Market observers have increasingly speculated that Beijing will reduce or even completely abandon its GDP growth targets, in order to mitigate their distortionary impact upon economic development as China places greater emphasis upon “quality” growth.

This speculation further intensified when President Xi Jinping refrained from setting a long-term economic growth target at the Chinese Communist Party’s bi-decennial National Congress in October.

Goldman Sachs expects China to retain the use of growth targets next year, however, because they are “still an important anchor for economic policymakers, ministers and provincial officials.”

“The importance of the policy target cannot be understated,” said a Goldman Sachs report led by chief Asia economist Andrew Tilton.
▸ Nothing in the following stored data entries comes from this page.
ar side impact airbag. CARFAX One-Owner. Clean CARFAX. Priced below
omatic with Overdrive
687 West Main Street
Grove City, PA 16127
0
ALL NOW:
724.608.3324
“They represent both a message to the bureaucracy and public commitment…[providing] meaningful information about the policy reaction function over the coming year.”

According to the report the most likely outcome for 2018 is that Beijing will set its GDP target at “around 6.5%,” given that anything less would have “a notably more hawkish implication.”

Setting the 2018 growth target at this level would reiterate Beijing’s emphasis upon quality growth, “while still being consistent with goals from the previous Congresses to double income over this decade.”

At the start of the decade the Chinese government set the target of doubling 2010 GDP and per capita income levels by 2020, with Xi observing in 2015 that this would require average annual growth of over 6.5% throughout the full decade.